I'm having problems with Nextcloud inside an ISPC website. System's default fpm php.ini (all versions) has several disabled functions, one of which is posix_getpwuid. In ISPC under custom php.ini settings I've set a custom "disable_functions = xxx" containing all system's default disabled functions but excluded posix_getpwuid. The custom setting shows correctly in phpinfo, though Nextcloud keeps giving errors about posix_getpwuid being disabled. Only when I delete posix_getpwuid in system's default fpm php.ini the error goes away. It doesn't matter which PHP version I choose in ISPC. Somehow Nextcloud always defaults back to system's default fpm php.ini (the same version as choosen in ISPC) when it comes to disabled functions eventhough phpinfo outputs the correct custom setting. What am I missing or not seeing?
Personally, i would not install nextcloud inside a website directly. What I would do is to strat nextcloud as a Docker container, let that docker container listen on localhost on a unused port like 8090 and then add a proxy directive in that website to forward the traffic from that website to the nextvloud port. Such a setup makes maintenance and updates very easy and ISPConfig acts just as a proxy and also handles the SSL certificate with LE.
Besides what I wrote above, maybe you use some custom Apache or Nginx directives and these custom directives point PHP-FPM to the wrong socket?
Ofcourse there are custom directives, but not pointing to the wrong socket. Otherwise phpinfo would output system's default php.ini, which it doesn't.
It's as if the disable_functions setting can't be overwritten while other settings can be and eventhough phpinfo is showing the new value. I'm looking everywhere to find if it could be PHP default behavior but keep coming up empty.
It's possible that you can't override it. Check the PHP-FPM pool file for this website, if the directive is in there, then ISPConfig did its job, which means it can to be overridden on website basis. But as I mentioned before, I recommend running it as Docker image. This will solve your current issue and it will help you a lot in future with updates.
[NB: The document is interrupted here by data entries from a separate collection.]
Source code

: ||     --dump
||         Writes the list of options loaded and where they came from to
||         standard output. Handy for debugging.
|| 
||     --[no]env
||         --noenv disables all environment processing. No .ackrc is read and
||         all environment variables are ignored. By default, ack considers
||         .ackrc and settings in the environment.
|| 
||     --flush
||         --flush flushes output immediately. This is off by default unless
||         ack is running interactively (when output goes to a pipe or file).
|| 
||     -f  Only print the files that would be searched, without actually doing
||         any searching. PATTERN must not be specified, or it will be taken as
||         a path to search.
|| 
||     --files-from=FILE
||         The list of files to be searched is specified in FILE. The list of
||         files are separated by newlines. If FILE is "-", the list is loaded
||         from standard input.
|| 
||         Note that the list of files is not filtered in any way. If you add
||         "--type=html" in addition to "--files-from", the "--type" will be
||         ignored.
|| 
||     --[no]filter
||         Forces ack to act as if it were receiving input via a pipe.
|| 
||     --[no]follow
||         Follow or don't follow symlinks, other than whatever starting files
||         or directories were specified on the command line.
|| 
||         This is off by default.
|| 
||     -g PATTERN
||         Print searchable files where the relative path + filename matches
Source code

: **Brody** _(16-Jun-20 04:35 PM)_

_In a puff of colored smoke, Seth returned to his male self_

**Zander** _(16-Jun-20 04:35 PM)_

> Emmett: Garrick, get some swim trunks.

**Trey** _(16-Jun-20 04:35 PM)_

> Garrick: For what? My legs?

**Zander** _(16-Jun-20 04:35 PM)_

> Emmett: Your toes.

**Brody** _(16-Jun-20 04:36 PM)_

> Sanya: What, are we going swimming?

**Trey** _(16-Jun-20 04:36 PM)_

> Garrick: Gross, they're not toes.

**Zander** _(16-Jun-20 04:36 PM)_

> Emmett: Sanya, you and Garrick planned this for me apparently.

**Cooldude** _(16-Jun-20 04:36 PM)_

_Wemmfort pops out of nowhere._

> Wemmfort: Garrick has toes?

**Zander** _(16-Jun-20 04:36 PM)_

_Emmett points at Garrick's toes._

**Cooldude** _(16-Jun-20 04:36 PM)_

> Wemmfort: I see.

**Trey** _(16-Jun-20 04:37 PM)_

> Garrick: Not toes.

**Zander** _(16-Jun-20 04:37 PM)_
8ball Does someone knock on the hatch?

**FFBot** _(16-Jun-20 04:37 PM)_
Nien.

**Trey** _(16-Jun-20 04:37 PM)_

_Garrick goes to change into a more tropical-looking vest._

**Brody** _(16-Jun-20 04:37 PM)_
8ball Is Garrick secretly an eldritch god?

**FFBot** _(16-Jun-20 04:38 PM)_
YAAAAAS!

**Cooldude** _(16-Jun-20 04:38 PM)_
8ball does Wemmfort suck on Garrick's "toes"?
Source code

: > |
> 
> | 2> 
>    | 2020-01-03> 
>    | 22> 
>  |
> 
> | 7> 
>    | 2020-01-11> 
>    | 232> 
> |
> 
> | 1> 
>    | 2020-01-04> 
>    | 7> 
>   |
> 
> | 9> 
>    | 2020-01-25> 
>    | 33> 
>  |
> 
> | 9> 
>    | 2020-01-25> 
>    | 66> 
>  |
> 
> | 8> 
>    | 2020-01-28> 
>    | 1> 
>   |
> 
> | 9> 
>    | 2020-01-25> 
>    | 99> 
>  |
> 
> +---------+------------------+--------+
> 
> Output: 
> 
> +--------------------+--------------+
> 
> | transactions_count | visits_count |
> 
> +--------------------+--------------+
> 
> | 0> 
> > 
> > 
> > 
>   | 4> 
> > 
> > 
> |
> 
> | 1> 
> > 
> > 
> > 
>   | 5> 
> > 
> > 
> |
I've been running it for years like that without any problems. Though that old server had no disabled php functions. Docker and proxying isn't a solution at all. It will throw disabled_functions down the toilet and with that the tightend security it's giving. Leaving me with indeed a working Nextcloud but less secure. It's there. That's why phpinfo is showing it correctly in it's output. But it seems to be ignored by Nextcloud somehow.
I would say the exact opposite is the case. Nextcloud is securely contained in a virtual Docker environment, so even if it would get hacked, this would not affect any other site or user. And in case you want to modify the official Docker container by providing a more secure PHP configuration than what the Nextcloud makers consider appropriate, you can still do that with a Docker file (or maybe the image already provides an option for that by default). Nextcloud is a PHP application, so it can not ignore a security setting as PHP enforces it. If a PHP application would be able to ignore such settings, it would not make sense to set them. maybe you could post the custom config you use for that site and if its an Apache server, post also the content the .htaccess file, if such a file exists in that site.
You're right about systemwide security. I was more or less refering to nextcloud. Been looking into docker and customization possibilities. There are some. Just one other big problem. The webserver, and with that nextcloud, is a 2 node cluster. Docker cluster? No thank you My thoughts exactly. But the fact is at least the custom disable_features does get ignored! I'm running Ubuntu 24.04 with multiple php versions and nginx. The nextcloud websites uses php 8.3. After setting "disable_functions = xxx" excluding posix_getpwuid in custom php.ini settings of the website in ISPC nextcloud still complains that posix_getpwuid is disabled eventhough phpinfo reflects the correct custom setting (thus without posix_getpwuid). Only when I remove posix_getpwuid in /etc/php/8.3/fpm/php.ini the error goes away in nextcloud. Attached is the somewhat cleaned up vhost config. There you'll see php uses the website's socket and not the system's general socket, which is why phpinfo's output is correct.